* **Requirement**
Set down the full listing below word for word; pictures stay out of the copy.

* **Dataset section**
╔══
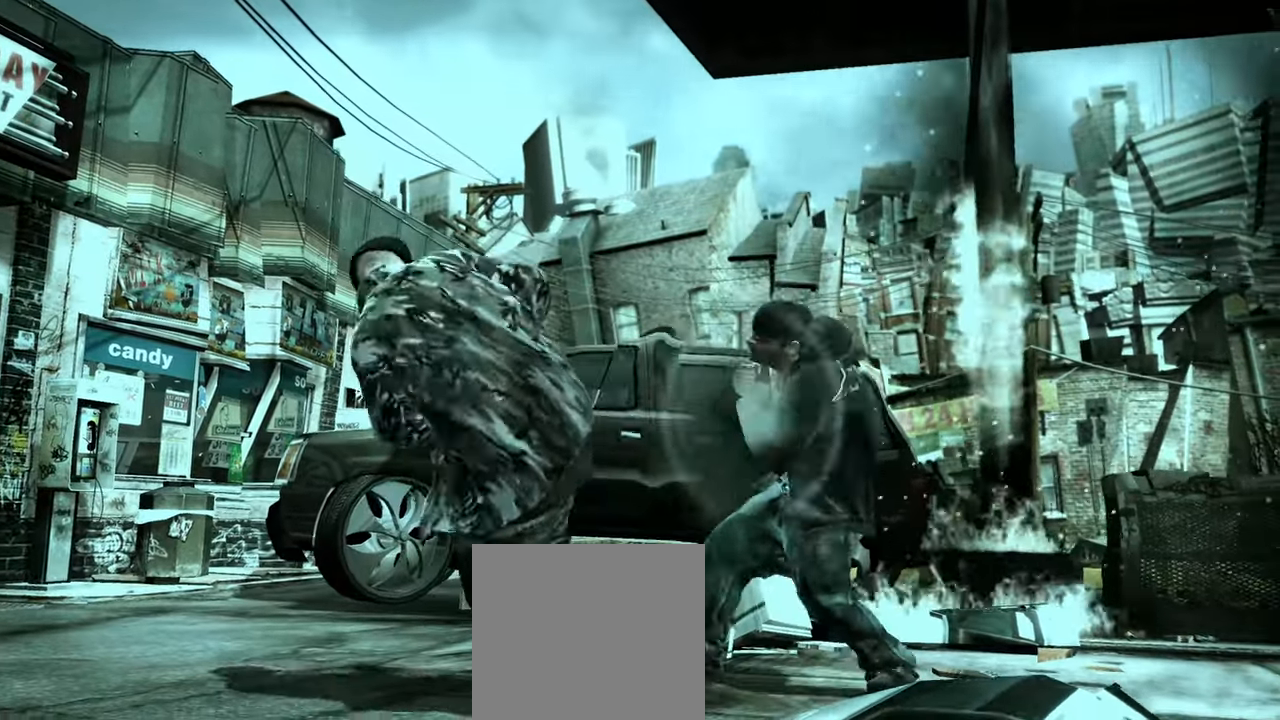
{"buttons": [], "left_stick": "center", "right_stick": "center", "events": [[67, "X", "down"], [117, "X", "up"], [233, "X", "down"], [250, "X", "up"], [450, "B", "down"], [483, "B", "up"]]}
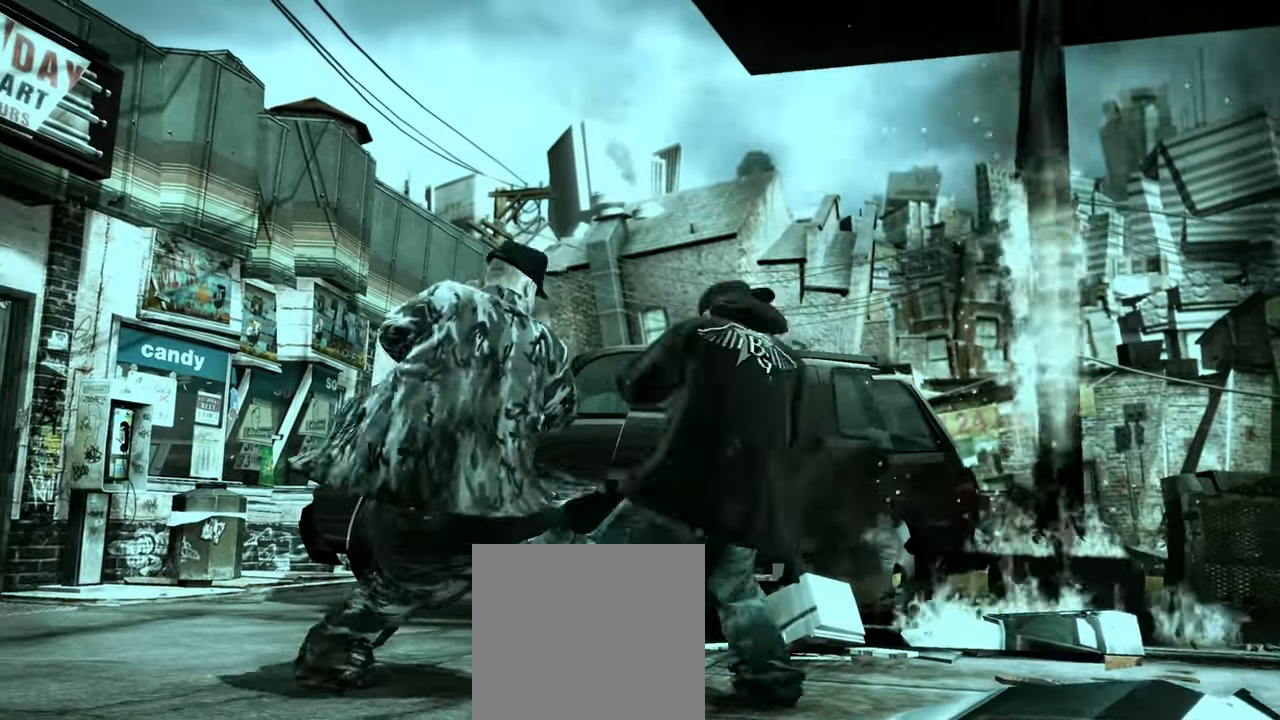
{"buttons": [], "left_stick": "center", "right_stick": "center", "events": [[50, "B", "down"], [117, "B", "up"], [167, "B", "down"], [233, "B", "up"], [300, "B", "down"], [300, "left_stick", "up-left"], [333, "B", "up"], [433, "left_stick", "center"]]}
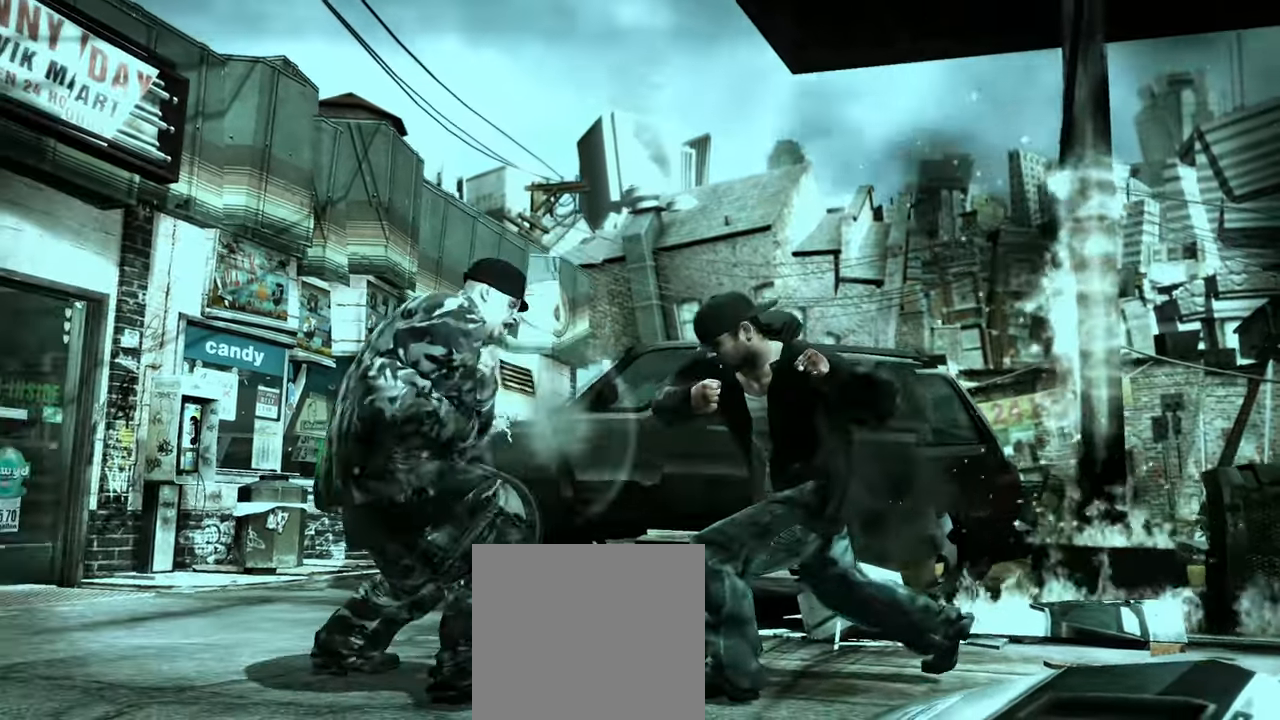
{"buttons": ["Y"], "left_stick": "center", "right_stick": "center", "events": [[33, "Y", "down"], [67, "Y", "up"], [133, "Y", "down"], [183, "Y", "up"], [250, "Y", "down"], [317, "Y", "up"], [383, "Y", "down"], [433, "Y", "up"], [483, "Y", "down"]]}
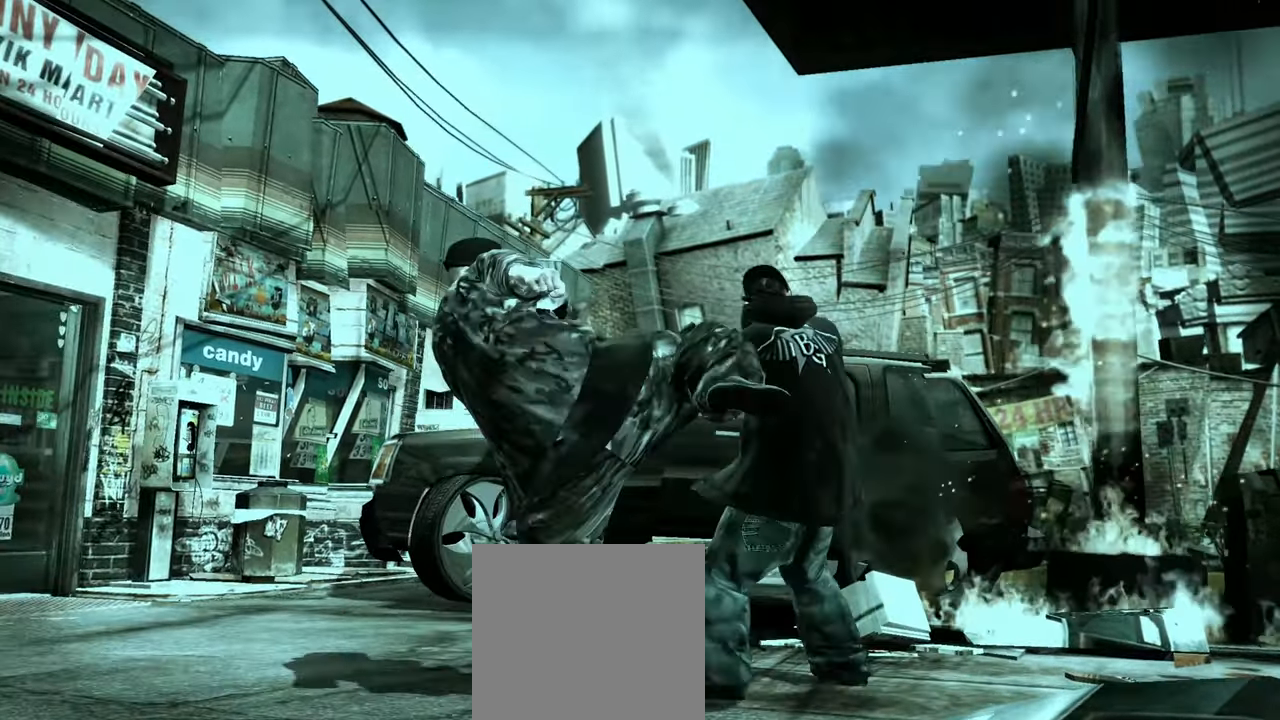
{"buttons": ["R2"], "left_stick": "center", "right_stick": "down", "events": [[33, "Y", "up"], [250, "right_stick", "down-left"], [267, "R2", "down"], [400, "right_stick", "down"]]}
╚══
* **Exercise answer**
{"buttons": [], "left_stick": "center", "right_stick": "center", "events": [[67, "X", "down"], [117, "X", "up"], [233, "X", "down"], [250, "X", "up"], [450, "B", "down"], [483, "B", "up"]]}
{"buttons": [], "left_stick": "center", "right_stick": "center", "events": [[50, "B", "down"], [117, "B", "up"], [167, "B", "down"], [233, "B", "up"], [300, "B", "down"], [300, "left_stick", "up-left"], [333, "B", "up"], [433, "left_stick", "center"]]}
{"buttons": ["Y"], "left_stick": "center", "right_stick": "center", "events": [[33, "Y", "down"], [67, "Y", "up"], [133, "Y", "down"], [183, "Y", "up"], [250, "Y", "down"], [317, "Y", "up"], [383, "Y", "down"], [433, "Y", "up"], [483, "Y", "down"]]}
{"buttons": ["R2"], "left_stick": "center", "right_stick": "down", "events": [[33, "Y", "up"], [250, "right_stick", "down-left"], [267, "R2", "down"], [400, "right_stick", "down"]]}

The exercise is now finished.